■ Selected text ■
▼

Hibernate Pitfalls part 2

This is the second installment of the Hibernate Pitfalls montage. Before we get to this one, I’d like to sum up some comments from the previous one. First of all, I did rename the series. Someone suggested that my title was a bit off and I agreed. Second, many folks wrote in to tell me I’m an idiot about delayed SQL and someone went as far as to tell me that I have no idea about databases. Delaying the execution of SQL really doesn’t impact any portion of Hibernate at all except batching. If Hibernate went to the database after every statement, the only impact would be possibly performance and that would be it. It would still be able to lazy fetch and all the other nice features it has.

Remember that Hibernate is an ORM tool and I’m identifying points of pain that I and many others have felt for a long time with Hibernate. I’m not stating that Hibernate as a tool is completely worthless, I’m just pointing out places where I believe Hibernate is trying to be too smart, or is doing something I feel is cumbersome, annoying, obscure, etc. Now, on to todays installment.

In this episode we will be delving into another facet of Hibernate that has also spilled over into JPA (it appears) that can have some very difficult to handle consequences.

▲

■ To be done ■
1. In the Hibernate pitfalls post, which part of Hibernate does the author say is affected by delaying SQL execution?
2. Decide whether each statement agrees with the Hibernate pitfalls post: (a) The author renamed the series. (b) The author considers Hibernate completely worthless as a tool. (c) If Hibernate went to the database after every statement, it could no longer lazy fetch.
3. Extend the Hibernate pitfalls post, starting after its final sentence.

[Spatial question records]
▼

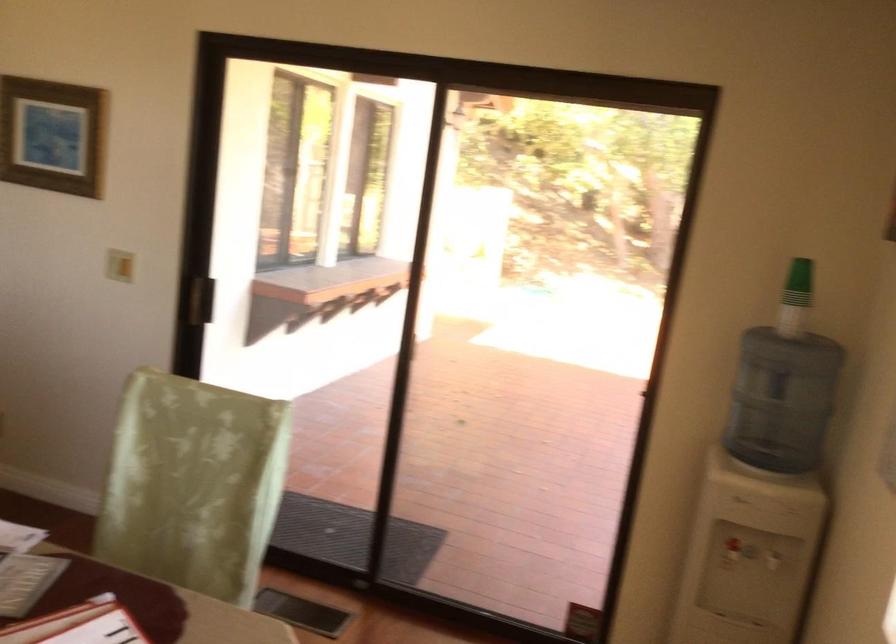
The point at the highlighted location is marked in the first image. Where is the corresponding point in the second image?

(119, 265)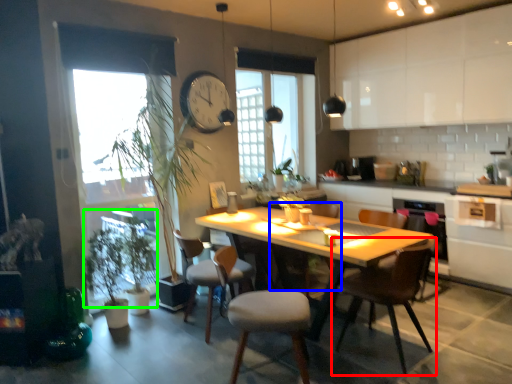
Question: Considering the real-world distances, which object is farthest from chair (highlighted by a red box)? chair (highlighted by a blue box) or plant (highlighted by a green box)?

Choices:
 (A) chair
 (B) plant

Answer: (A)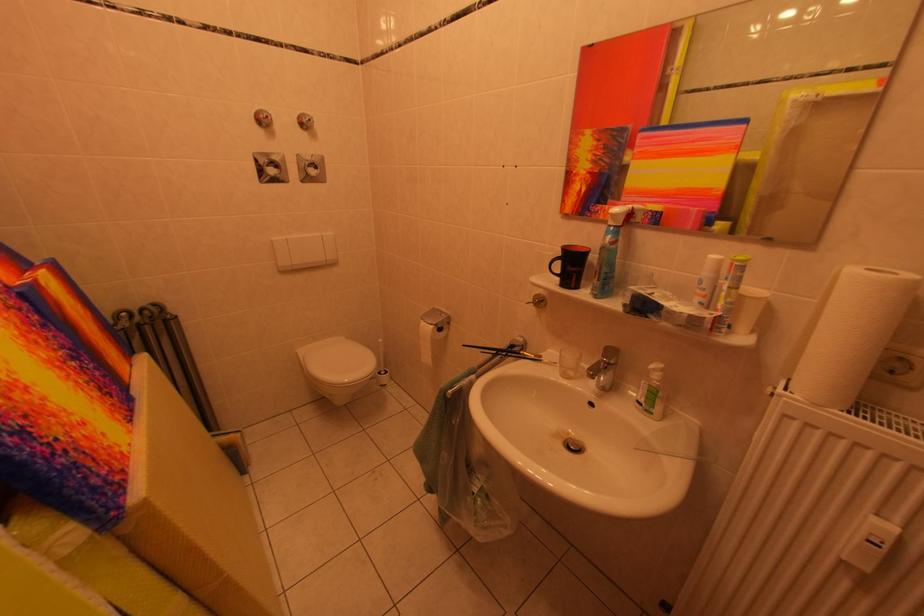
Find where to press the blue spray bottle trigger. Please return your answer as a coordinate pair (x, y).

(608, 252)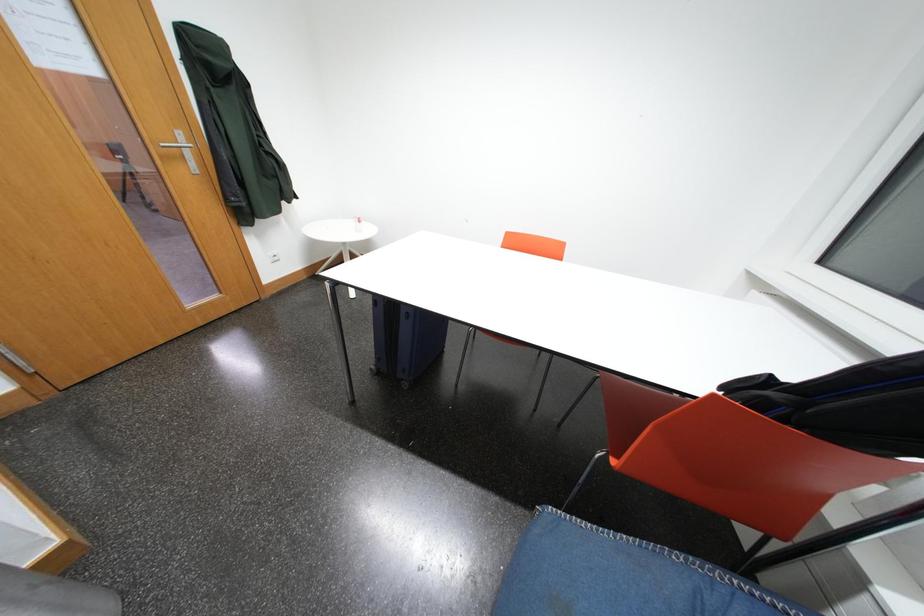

▲

■ Set of answers ■
1. Batching.

2.
(a) Yes: "First of all, I did rename the series."
(b) No: "I’m not stating that Hibernate as a tool is completely worthless"
(c) No: "It would still be able to lazy fetch and all the other nice features it has."

3.
In this episode we’ll explore the pitfall known as implicit updates:

As we have already seen, Hibernate maintains a cache of Objects that have been inserted, updated or deleted. It also maintains a cache of Objects that have been queried from the database. These Objects are referred to as persistent Objects as long as the EntityManager that was used to fetch them is still active. What this means is that any changes to these Objects within the bounds of a transaction are automatically persisted when the transaction is committed. These updates are implicit within the boundary of the transaction and you don’t have to explicitly call any method to persist the values. Here’s an example to illustrate this. This uses the same table and entity as part 1:

EntityManager em = emf.createEntityManager();
EntityTransaction et = em.getTransaction();

et.begin();
Test t = new Test();
t.setName("Foo");
t.setId(1);
em.persist(t);
et.commit();
em.close();

em = emf.createEntityManager();
et = em.getTransaction();
et.begin();
t = (Test) em.createQuery("select test from Test test where test.name = 'Foo'").getSingleResult();
t.setName("Bar");
et.commit(); // This implicitly performs an update of test where id = 1
em.close();

Connection c = ds.getConnection();
Statement s = c.createStatement();
ResultSet rs = s.executeQuery("select * from Test where id = 1");
Assert.assertTrue(rs.next());
Assert.assertEquals("Bar", rs.getString("name"));

As you can see, Hibernate is storing a reference to the Test Object we fetched from the database using a JPA query. If we modify that Object using any of the properties within a transaction, all of the modifications will be persisted when the transaction is committed implicitly.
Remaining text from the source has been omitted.